You might have noticed the Calendaring system was upgraded recently. Well, this morning, it was having some problems. So, it was restarted. But, it wasn't coming back up. There was a file descriptor issue (don't ask me). The server needed rebooting. And, that was the fateful moment.
The server that runs the calendaring system is backup to the primary server for the mail system (the one that handles the mail message store). Both servers, the primary and the secondary, can both access the SAN in read/write mode via the magic of some Veritas Clustering File System stuffs. (At this point, I am talking about stuff I only know about on a superficial level because it is Server Engineering magic; so I may get some stuff wrong.) When the backup server for the mail system was rebooted, this CFS layer went into a weird state. It is not supposed to go into a weird state. As a matter of fact, its job is specifically to prevent weird states. Alas, though, a weird state, it did enter.
This caused the primary mail message store server to enter a weird state. This caused the mail server software to have a hissy fit. *Boom!* Mail server crashed. The calendar server/backup mail server was still in a bad state. Bringing down the primary mail server finally straightened out the calendar server, and it entered a known good state.
Sighs of relief abounded.
The primary mail message store server was brought up. It mounted the SAN in a normal manner and everything appeared good.
More sighs of relief.
Now, when the mail message store crashes hard, you can't just bring it back up. We have been burned by this before. If there is corruption in the message store, bringing the service back online will cause this corruption to spread like a cancer; and it will eventually grow big enough to cause more crashes. What you must do is fix the corruption (if there is any) before you bring back the service. Fixing the corruption involves running a program called
reconstruct over the entire message store. This usually takes an hour or so for a message store of our size, but it is a net win in that we won't have subsequent crashes because of this crash.
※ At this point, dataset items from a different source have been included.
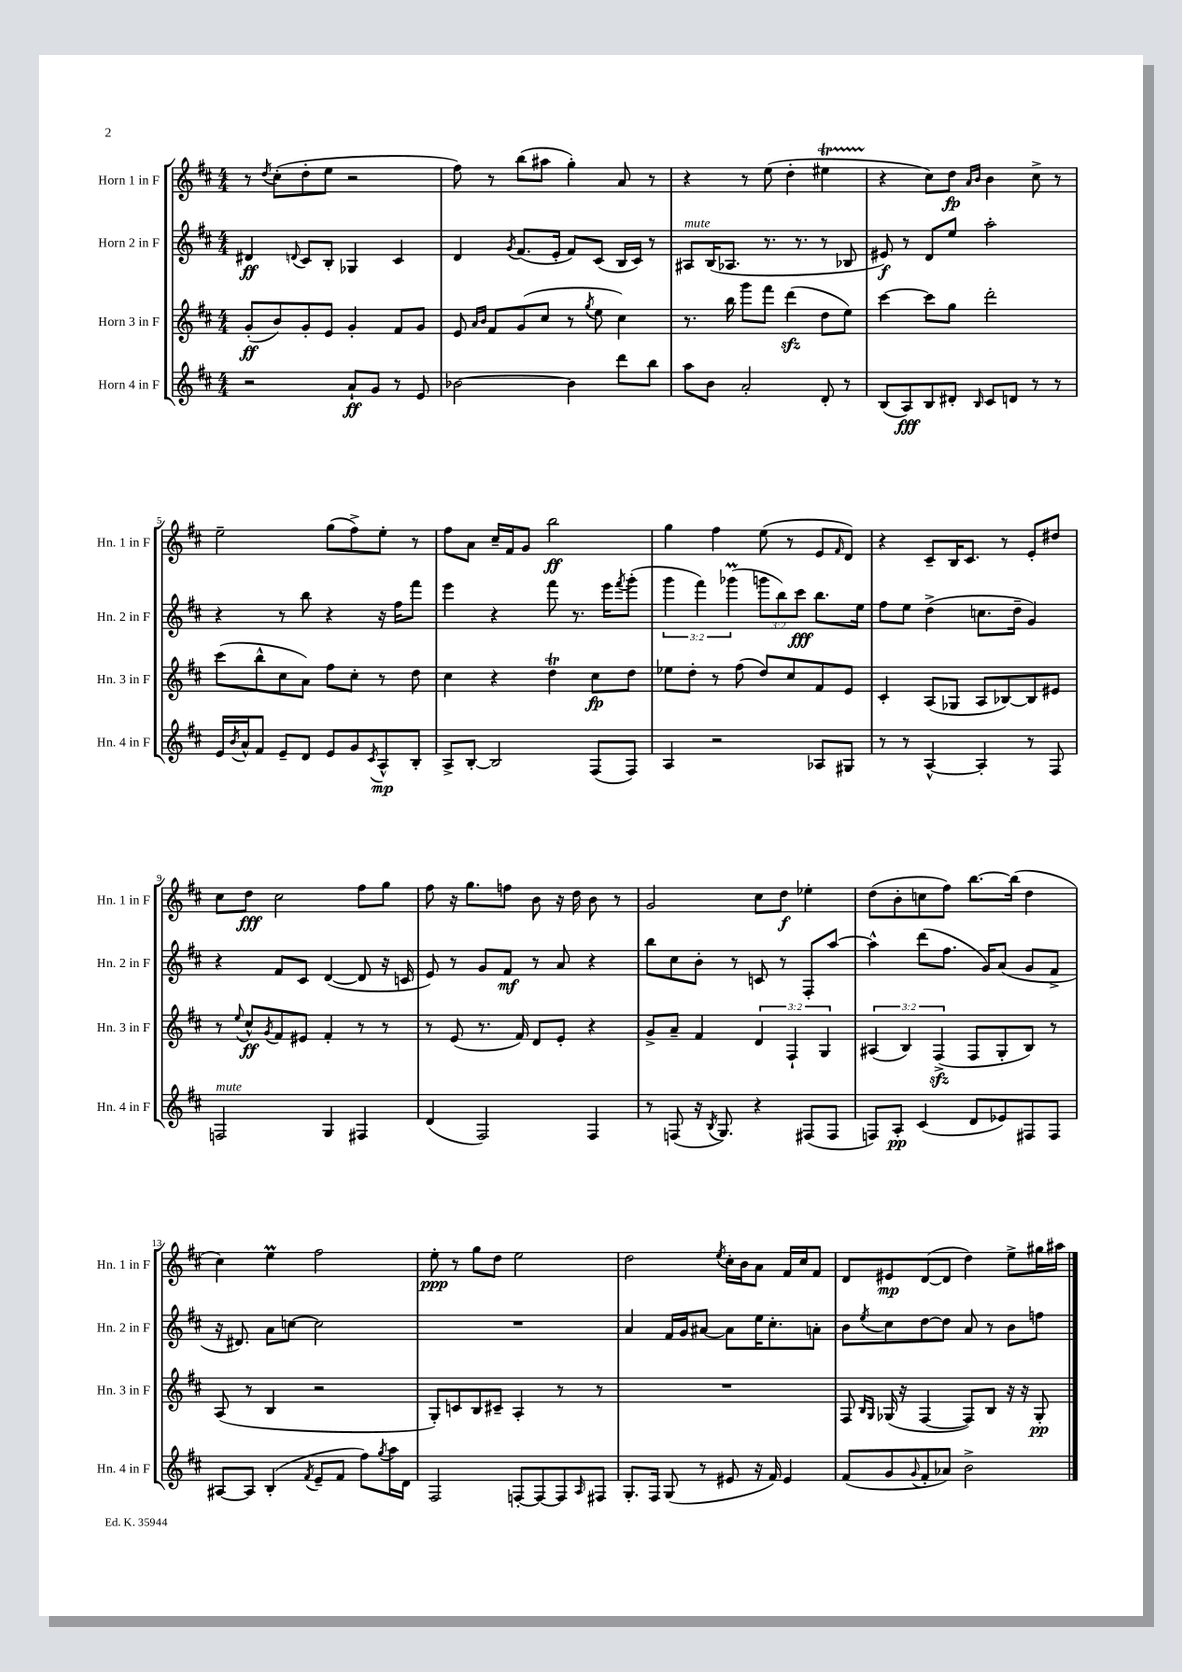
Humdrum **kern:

**kern	**dynam	**kern	**dynam	**kern	**dynam	**kern	**dynam
*part4	*part4	*part3	*part3	*part2	*part2	*part1	*part1
*staff4	*staff4	*staff3	*staff3	*staff2	*staff2	*staff1	*staff1
*I"Horn 4 in F	*	*I"Horn 3 in F	*	*I"Horn 2 in F	*	*I"Horn 1 in F	*
*I'Hn. 4 in F	*	*I'Hn. 3 in F	*	*I'Hn. 2 in F	*	*I'Hn. 1 in F	*
*clefG2	*	*clefG2	*	*clefG2	*	*clefG2	*
*k[f#c#]	*	*k[f#c#]	*	*k[f#c#]	*	*k[f#c#]	*
*M4/4	*	*M4/4	*	*M4/4	*	*M4/4	*
=1	=1	=1	=1	=1	=1	=1	=1
2r	.	(8g'/L	ff	4d#X/	ff	8r	.
.	.	.	.	.	.	8qdd/	.
.	.	8b/)	.	.	.	(8cc#'\L	.
.	.	.	.	8qqdn/	.	.	.
.	.	8g'/	.	8c#/L	.	8dd'\	.
.	.	8e/J	.	8B'/J	.	8ee\J	.
8a`/L	ff	4g'/	.	4G-X/	.	2r	.
8g/J	.	.	.	.	.	.	.
8r	.	8f#/L	.	4c#/	.	.	.
8e/	.	8g/J	.	.	.	.	.
=2	=2	=2	=2	=2	=2	=2	=2
[2b-X\	.	8e/	.	4d/	.	8ff#\)	.
.	.	16qqa/LL	.	.	.	.	.
.	.	16qqb/JJ	.	.	.	.	.
.	.	8f#/L	.	.	.	8r	.
.	.	.	.	8qg/	.	.	.
.	.	(8g/	.	(8.f#/L	.	(8bb\L	.
.	.	8cc#/J	.	.	.	8aa#X\J	.
.	.	.	.	16e'/Jk	.	.	.
4b-\]	.	8r	.	8f#/L)	.	4gg'\)	.
.	.	8qgg/	.	.	.	.	.
.	.	8ee\	.	(8c#/J	.	.	.
8ddd\L	.	4cc#\)	.	16B/LL	.	8a/	.
.	.	.	.	16c#/JJ)	.	.	.
8bb\J	.	.	.	8r	.	8r	.
=3	=3	=3	=3	=3	=3	=3	=3
!	!	!	!	!LO:TX:a:i:t=mute	!	!	!
8aa\L	.	8.r	.	8A#X/L	.	4r	.
8b\J	.	.	.	(16B/K	.	.	.
.	.	16bb\	.	8.A-X/J	.	.	.
2a'/	.	8ggg\L	.	.	.	8r	.
.	.	8fff#\J	.	8.r	.	(8ee\	.
.	.	(4dddzz\	.	.	.	4dd'\	.
.	.	.	.	8.r	.	.	.
8d'/	.	8dd\L	.	8r	.	4ee#Xt\	.
8r	.	8ee\J)	.	8B-X/	.	.	.
=4	=4	=4	=4	=4	=4	=4	=4
(8B/L	.	[4ccc#\	.	8e#X/)	f	4r	.
8A/)	fff	.	.	8r	.	.	.
8B/	.	8ccc#\L]	.	8d/L	.	8cc#\L)	.
8d#X'/J	.	8gg\J	.	8ee/J	.	8dd\J	fp
.	.	.	.	.	.	16qqa/LL	.
16qqB/	.	.	.	.	.	16qqb/JJ	.
8c#/L	.	2ddd'\	.	2aa'\	.	4b\	.
8dn/J	.	.	.	.	.	.	.
8r	.	.	.	.	.	8cc#^\	.
8r	.	.	.	.	.	8r	.
!!LO:LB:g=z
=5	=5	=5	=5	=5	=5	=5	=5
16e/LL	.	(8ccc#\L	.	4r	.	2ee~\	.
8qb/	.	.	.	.	.	.	.
16a^^/J	.	.	.	.	.	.	.
8f#/J	.	8bb^^\	.	.	.	.	.
8e~/L	.	8cc#\	.	8r	.	.	.
8d/J	.	8a\J)	.	8bb\	.	.	.
8e/L	.	8ff#\L	.	4r	.	(8gg\L	.
8g/	.	8cc#'\J	.	.	.	8ff#^\)	.
8qc#/	.	.	.	.	.	.	.
8A^^/	mp	8r	.	16r	.	8ee'\J	.
.	.	.	.	16ff#\KL	.	.	.
8B'/J	.	8dd\	.	8fff#\J	.	8r	.
=6	=6	=6	=6	=6	=6	=6	=6
8A^/L	.	4cc#\	.	4eee\	.	8ff#\L	.
[8B'/J	.	.	.	.	.	8a\J	.
2B/]	.	4r	.	4r	.	16cc#~/LL	.
.	.	.	.	.	.	16f#/J	.
.	.	.	.	.	.	8g/J	.
.	.	4ddT\	.	8fff#\	.	2bb\	ff
.	.	.	.	8.r	.	.	.
(8F#/L	.	8cc#\L	fp	.	.	.	.
.	.	.	.	16eee\KL	.	.	.
.	.	.	.	8qfff#/	.	.	.
8F#/J)	.	8dd\J	.	(8ggg'\J	.	.	.
=7	=7	=7	=7	=7	=7	=7	=7
4A/	.	8ee-X\L	.	6ggg\	.	4gg\	.
.	.	8dd'\J	.	.	.	.	.
.	.	.	.	6fff#\)	.	.	.
2r	.	8r	.	.	.	4ff#\	.
.	.	.	.	(6ggg-XM\	.	.	.
.	.	(8ff#\	.	.	.	.	.
.	.	8dd/L)	.	12gggn\L	.	(8ee\	.
.	.	.	.	12bb\)	.	.	.
.	.	8cc#/	.	.	.	8r	.
.	.	.	.	12ccc#\J	fff	.	.
8A-X/L	.	8f#/	.	8.bb\L	.	8e/L	.
.	.	.	.	.	.	16qqf#/	.
8G#X/J	.	8e/J	.	.	.	8d/J)	.
.	.	.	.	16ee\Jk	.	.	.
=8	=8	=8	=8	=8	=8	=8	=8
8r	.	4c#'/	.	8ff#\L	.	4r	.
8r	.	.	.	8ee\J	.	.	.
[4A^^/	.	(8A/L	.	(4dd^\	.	8c#~/L	.
.	.	8G-X/J	.	.	.	16B/K	.
.	.	.	.	.	.	8.c#/J	.
4A'/]	.	8A/L	.	8.ccn\L	.	.	.
.	.	[8B-X/)	.	.	.	8r	.
.	.	.	.	16dd~\Jk	.	.	.
8r	.	8B-/]	.	4g/)	.	8e'/L	.
8F#/	.	8e#X/J	.	.	.	8dd#X/J	.
!!LO:LB:g=z
=9	=9	=9	=9	=9	=9	=9	=9
!LO:TX:a:i:t=mute	!	!	!	!	!	!	!
2Fn/	.	8r	.	4r	.	8cc#\L	.
.	.	8qqee/	.	.	.	.	.
.	.	8cc#^^/L	ff	.	.	8dd\J	fff
.	.	8qg/	.	.	.	.	.
.	.	8f#/	.	8f#/L	.	2cc#\	.
.	.	8e#X/J	.	8c#/J	.	.	.
4G/	.	4f#'/	.	([4d/	.	.	.
4F#X/	.	8r	.	8d/]	.	8ff#\L	.
.	.	8r	.	16r	.	8gg\J	.
.	.	.	.	16cn/	.	.	.
=10	=10	=10	=10	=10	=10	=10	=10
(4d/	.	8r	.	8e/)	.	8ff#\	.
.	.	(8e/	.	8r	.	16r	.
.	.	.	.	.	.	8.gg\L	.
2F#/)	.	8.r	.	8g/L	.	.	.
.	.	.	.	8f#/J	mf	8ffn\J	.
.	.	16f#/)	.	.	.	.	.
.	.	8d/L	.	8r	.	8b\	.
.	.	8e'/J	.	8a/	.	16r	.
.	.	.	.	.	.	16dd\	.
4F#/	.	4r	.	4r	.	8b\	.
.	.	.	.	.	.	8r	.
=11	=11	=11	=11	=11	=11	=11	=11
8r	.	8g^/L	.	8bb\L	.	2g/	.
(8Fn/	.	8a~/J	.	8cc#\	.	.	.
16r	.	4f#/	.	8b'\J	.	.	.
8qB/	.	.	.	.	.	.	.
8.G/)	.	.	.	.	.	.	.
.	.	.	.	8r	.	.	.
4r	.	6d/	.	8cn/	.	8cc#\L	.
.	.	.	.	8r	.	8dd\J	f
.	.	6F#`/	.	.	.	.	.
(8F#X/L	.	.	.	8F#'/L	.	4ee-X'\	.
.	.	6G/	.	.	.	.	.
8F#/J	.	.	.	[8aa/J	.	.	.
=12	=12	=12	=12	=12	=12	=12	=12
8Fn/L)	.	(6A#X/	.	4aa^^\]	.	(8dd\L	.
8A'/J	pp	.	.	.	.	8b'\	.
.	.	6B/)	.	.	.	.	.
(4c#/	.	.	.	(8ddd\L	.	8ccn\	.
.	.	(6F#zz^/	.	.	.	.	.
.	.	.	.	8.ff#\J	.	8ff#\J)	.
8d/L	.	8F#/L	.	.	.	[8.bb\L	.
.	.	.	.	16g/KL)	.	.	.
8e-X/)	.	8G'/	.	(8a/J	.	.	.
.	.	.	.	.	.	(16bb\Jk]	.
8F#X/	.	8B/J)	.	8g/L	.	4dd\	.
8F#/J	.	8r	.	8f#^/J	.	.	.
!!LO:LB:g=z
=13	=13	=13	=13	=13	=13	=13	=13
[8A#X/L	.	(8A/	.	16r	.	4cc#\)	.
.	.	.	.	8.d#X/)	.	.	.
8A#/J]	.	8r	.	.	.	.	.
(4B'/	.	4B/	.	8a\L	.	4eeM\	.
.	.	.	.	[8ccn\J	.	.	.
8qf#/	.	.	.	.	.	.	.
8e~/L	.	2r	.	2cc\]	.	2ff#\	.
8f#/J	.	.	.	.	.	.	.
8ff#\L)	.	.	.	.	.	.	.
8qgg/	.	.	.	.	.	.	.
16aa\L	.	.	.	.	.	.	.
16d\JJ	.	.	.	.	.	.	.
=14	=14	=14	=14	=14	=14	=14	=14
2F#/	.	8G'/L)	.	1r	.	8ee'\	ppp
.	.	8cn/	.	.	.	8r	.
.	.	8B/	.	.	.	8gg\L	.
.	.	8c#X~/J	.	.	.	8dd\J	.
[8Fn'/L	.	4A'/	.	.	.	2ee\	.
8F/_	.	.	.	.	.	.	.
8F/]	.	8r	.	.	.	.	.
16qqA/	.	.	.	.	.	.	.
8F#X/J	.	8r	.	.	.	.	.
=15	=15	=15	=15	=15	=15	=15	=15
8.G'/L	.	1r	.	4a/	.	2dd\	.
16F#/Jk	.	.	.	.	.	.	.
(8G/	.	.	.	16f#/LL	.	.	.
.	.	.	.	16g/J	.	.	.
8r	.	.	.	[8a#X/J	.	.	.
.	.	.	.	.	.	8qee/	.
8e#X/	.	.	.	8a#\L]	.	16cc#'\LL	.
.	.	.	.	.	.	16b\J	.
16r	.	.	.	16ee\K	.	8a\J	.
16f#/)	.	.	.	8.cc#'\	.	.	.
4e#/	.	.	.	.	.	16f#/LL	.
.	.	.	.	.	.	16cc#/J	.
.	.	.	.	8an'\J	.	8f#/J	.
=16	=16	=16	=16	=16	=16	=16	=16
(8f#/L	.	8F#/	.	8b\L	.	8d/L	.
.	.	16qqB/LL	.	.	.	.	.
.	.	16qqG/JJ	.	8qee/	.	.	.
8g/	.	(16G-X/	.	8cc#\	.	8e#X/	mp
.	.	16r	.	.	.	.	.
8qqg/	.	.	.	.	.	.	.
8f#'/	.	[4F#/	.	[8dd\	.	([8d/	.
8a-X/J)	.	.	.	8dd\J]	.	8d/J]	.
2b^\	.	8F#/L])	.	8a/	.	4dd\)	.
.	.	8B/J	.	8r	.	.	.
.	.	16r	.	8b\L	.	8ee^\L	.
.	.	16r	.	.	.	.	.
.	.	8G-'/	pp	8ffn\J	.	16gg#X\L	.
.	.	.	.	.	.	16aa#X\JJ	.
==	==	==	==	==	==	==	==
*-	*-	*-	*-	*-	*-	*-	*-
That is what is happening right now. The mail system is back up, we are just cleaning up the corruption before restoring the service.
A failure of the Veritas CFS... doing something it is designed to specifically prevent. Grrr... The funny thing is, when the mail server crashes, it is rarely the fault of the actual mail server. It is usually something like this; a weird dependency that happens to do something that it absolutely should not be doing.
Regardless, the mail server is coming back soon with a nice, clean message store.